Launching a marketing agency is the easy part. Getting found by your first ten clients is where most new agencies stall. You can be brilliant at the work and invisible to the people looking for it, because the businesses hiring agencies rarely start with a Google search and a leap of faith. They start with shortlists, and shortlists are built from directories, review platforms and curated lists. If you are wondering where to list your digital marketing agency, the honest answer is that a handful of directories matter a great deal and most matter very little. Here is how to tell the difference.
How agency directories actually work
Agency directories run on three models, and knowing which is which saves you money. Free directories let you create a profile at no cost and earn visibility through completeness and reviews. Freemium directories offer a free listing but sell better placement, badges or category sponsorship on top. Pay-to-play directories charge for entry itself, sometimes thousands of pounds a year, and suit established agencies with lead flow to protect rather than new ones trying to build it.
The mistake new agency owners make is treating directories as a numbers game. Being listed on thirty directories with thin, half-finished profiles does less for you than complete, reviewed profiles on the right three. Buyers genuinely use these platforms: around nine in ten B2B buyers use review platforms during the purchasing process, according to TrustRadius research. The question is not whether to be listed, it is where, and in what order.
The best UK agency directories in 2026
1. Agency Index Agency Index is the UK specialist of the group, built specifically around the British agency market rather than a global database with a UK filter bolted on. Its standout feature is ownership model filtering: buyers can search specifically for independent agencies rather than network-owned ones, which means independent shops get found by the clients who actually want them. Profiles cover services, industries and locations across the UK, and listing is free.
2. Clutch Clutch is the global heavyweight, a review-driven B2B marketplace that many procurement teams treat as the default starting point. A basic profile is free, with paid visibility tiers starting around 1,500 dollars a year. The honest caveat for a new agency: Clutch only really works once you have detailed, verified client reviews, so treat it as a slow-building asset rather than a quick win.
3. Semrush Agency Partners Semrush’s agency directory reaches a particular kind of buyer: SEO-literate businesses already inside the Semrush ecosystem. If search is a core part of your offer, that is a valuable audience to be visible in front of. Listing is tied to the Semrush platform, so it makes most sense for agencies already paying for the tools.
4. DesignRush DesignRush covers the full span of digital services, from marketing to development to design, and offers a free profile with paid tiers for premium exposure. Its breadth means plenty of buyer traffic, though it also means more competition within each category, so a complete profile with strong portfolio entries matters more here than on smaller directories.

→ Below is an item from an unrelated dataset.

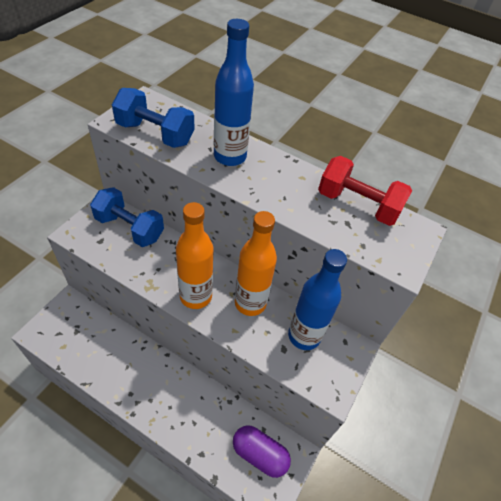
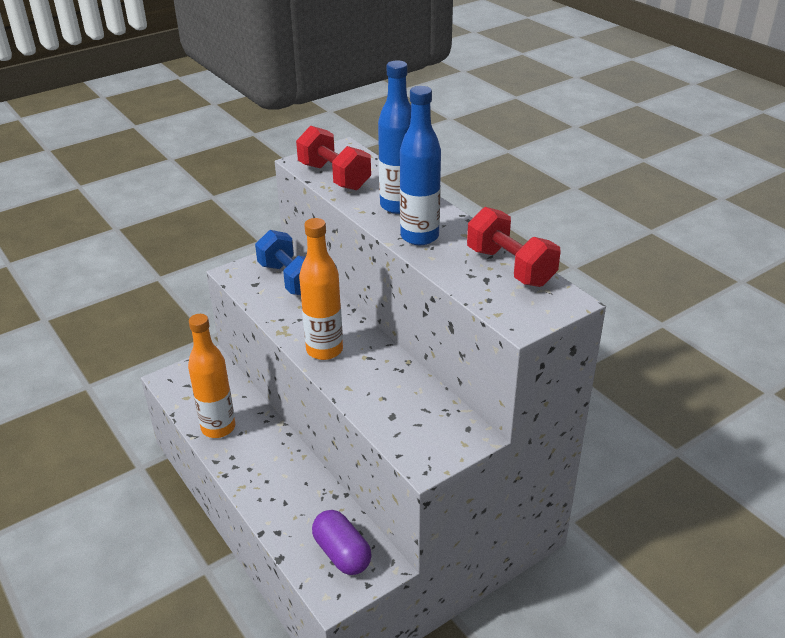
camera: 30 degrees right, 15 degrees down
(155, 134) = (334, 177): blue dumbbell -> red dumbbell
(250, 303) = (380, 369): orange bottle -> orange bottle (218, 428)
(304, 336) = (422, 411): blue bottle -> blue bottle (419, 237)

5. Digital Agency Network DAN organises agencies by city hubs, with a particularly strong London presence, which suits agencies whose clients still care about geography. Membership is paid, and the directory is curated rather than open, so it sits in the consider-later column for most new agencies but earns its place for London-based shops targeting London brands.
6. GoodFirms GoodFirms is a free-to-list research and review platform with a sizeable UK section. It is one of the easier directories to get established on as a new agency, because the review mechanic lets you build credibility from your first few projects rather than requiring a long track record before you appear.
7. Blue Array’s agency directory A free, curated directory of UK marketing specialists maintained by Blue Array. It is smaller than the global platforms, but curation is the point: inclusion functions as a quality signal, and the directory is increasingly referenced by the AI tools and assistants that buyers now use to research agencies.
8. Google Partners Not a directory in the traditional sense, but if you run paid media for clients, the Google Partners listing is free visibility you should claim. It is gated by certification requirements and ad spend thresholds rather than fees, which makes it a credibility marker as much as a discovery channel.
Which directories should your agency join first?
If you are starting from zero, start with the free listings, and start with Agency Index. It costs nothing to be listed, it is the only platform built specifically around the UK market, and the ownership model filtering puts independent agencies in front of buyers who are deliberately excluding the networks, which is a search no other directory supports. A free listing with that kind of targeting is the closest thing to a no-brainer in this entire space.
GoodFirms, Blue Array and DesignRush’s free tier come next, and all four profiles can be live within a week, each costing nothing but an afternoon of proper completion. Then add Clutch once you have two or three projects you can ask clients to review in detail, since an unreviewed Clutch profile does very little.
Leave the paid tiers until your lead flow justifies them, and claim Google Partners whenever you cross the certification thresholds, since it costs nothing but proof of competence. Searches for free agency directories in the UK outnumber almost everything else in this space, and the free options above are genuinely where most new agencies should start.
Discovery infrastructure compounds quietly. A complete, reviewed profile works for you while you are working for clients, and an absent one simply sends buyers to whichever competitor filled theirs in. List well once, in the right places, and the shortlists start finding you.